_Избранный отрывок_
________
Естественный ход жизни, ее вечный круговорот порой нарушают стихийные бедствия, несчастные случаи. Один из них, описанный в романе «Заря», — пожар в селе Усты. Но и для погорельцев сложился «давний обиход. Мужики пойдут к барину, подавленные, молчаливые. Будут вздыхать, почесываться, переминаться с ноги на ногу: «Мы к вашей милости». И понемногу наладится разговор об осинках и тесе на крыши и разных делах строительных» (IV, 46—47). Пройдет время, и в обычном «деревенском обиходе потонет и затянется несчастие, как ссадина на здоровом пальце. Велика стихия! Медленна, темна, но и сильна российская деревня» (IV, 47).
Органика жизни, ее размеренность, налаженность сознательно акцентированы Зайцевым, чему во многом служат образы и мотивы дома.
Эта тема специфична: она возникает на основании собственного эмоционального опыта, того, что уже прожито, что ушло в прошлое. Более всего мифологема дома связана с детством, первыми непосредственными впечатлениями о мире и том конкретном месте, где под воздействием всего домашнего, двора, окружающей природы формировался внутренний мир личности. Темы и мотивы дома, как правило, требуют воспоминаний, и эти воспоминания чаще всего окрашиваются в светлые, идиллические тона и краски.
Дом в тетралогии Б. Зайцева — это не только его физическая материальность и конкретность; он означает отдельность и суверенность личности, ее защищенность от внешних деструктивных воздействий. Дом в изображении писателя олицетворяет родовую жизнь, основанную на традициях, привычном укладе, заведенном порядке. Не случайно повествование начинается буквально со слов:
«Двухэтажный барский дом, каменный, с деревянной пристройкой... Внизу с этой стороны двор. Конюшня, каретный, людская изба его образуют... За крышами построек видны огороды... Над лугами... ровное взгорье к горизонту, у самой черты его мягкозубчатый лес...
________
_Исходные данные_
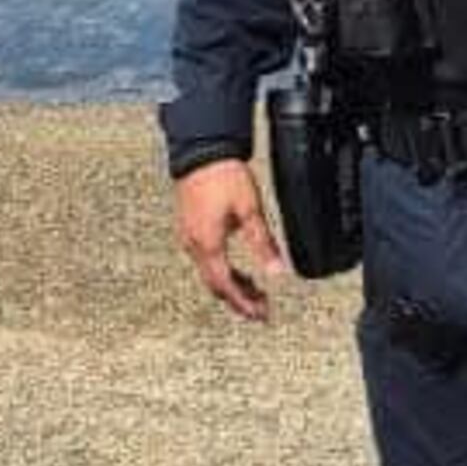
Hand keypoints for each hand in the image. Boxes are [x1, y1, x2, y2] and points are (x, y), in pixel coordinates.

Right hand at [172, 158, 286, 325]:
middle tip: (261, 308)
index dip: (244, 304)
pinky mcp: (189, 227)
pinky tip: (237, 266)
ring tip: (254, 289)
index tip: (261, 315)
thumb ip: (263, 244)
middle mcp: (194, 245)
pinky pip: (204, 259)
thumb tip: (278, 272)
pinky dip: (222, 270)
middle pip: (216, 285)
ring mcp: (189, 236)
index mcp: (208, 245)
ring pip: (210, 273)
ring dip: (231, 285)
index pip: (226, 287)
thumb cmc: (222, 176)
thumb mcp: (250, 211)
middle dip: (239, 299)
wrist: (201, 150)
________
_Изучите материал_
1. Какое несчастье, описанное в романе «Заря», упоминается в отрывке о тетралогии Б. Зайцева?
2. Воспроизведите часть отрывка о тетралогии Б. Зайцева от «Органика жизни, ее» до «тона и краски.».
3. Продолжите текст об образе дома в тетралогии Б. Зайцева вслед за последним приведенным предложением.

_Ответы к упражнениям_
1. Пожар в селе Усты.

2.
Органика жизни, ее размеренность, налаженность сознательно акцентированы Зайцевым, чему во многом служат образы и мотивы дома.
Эта тема специфична: она возникает на основании собственного эмоционального опыта, того, что уже прожито, что ушло в прошлое. Более всего мифологема дома связана с детством, первыми непосредственными впечатлениями о мире и том конкретном месте, где под воздействием всего домашнего, двора, окружающей природы формировался внутренний мир личности. Темы и мотивы дома, как правило, требуют воспоминаний, и эти воспоминания чаще всего окрашиваются в светлые, идиллические тона и краски.

3.
— Глеб, чай пить!
Голос жизни, голос дня, порядка, повседневности» (IV, 27).
Писатель создает влекущий к себе образ дворянской усадьбы с ее поэзией устоявшегося быта, своеобразный защищенный «домашними благими силами» (IV, 441) мир, в котором живет мальчик Глеб, ощущающий гармонию бытия, еще не знающий страданий и горя.
У автобиографического героя сложились свои устойчивые представления о доме: «...навсегда обликом домашнего мира осталось: отец, почтительно целующий руку матери, мать, неторопливо и благожелательно отвечающая» (IV, 34).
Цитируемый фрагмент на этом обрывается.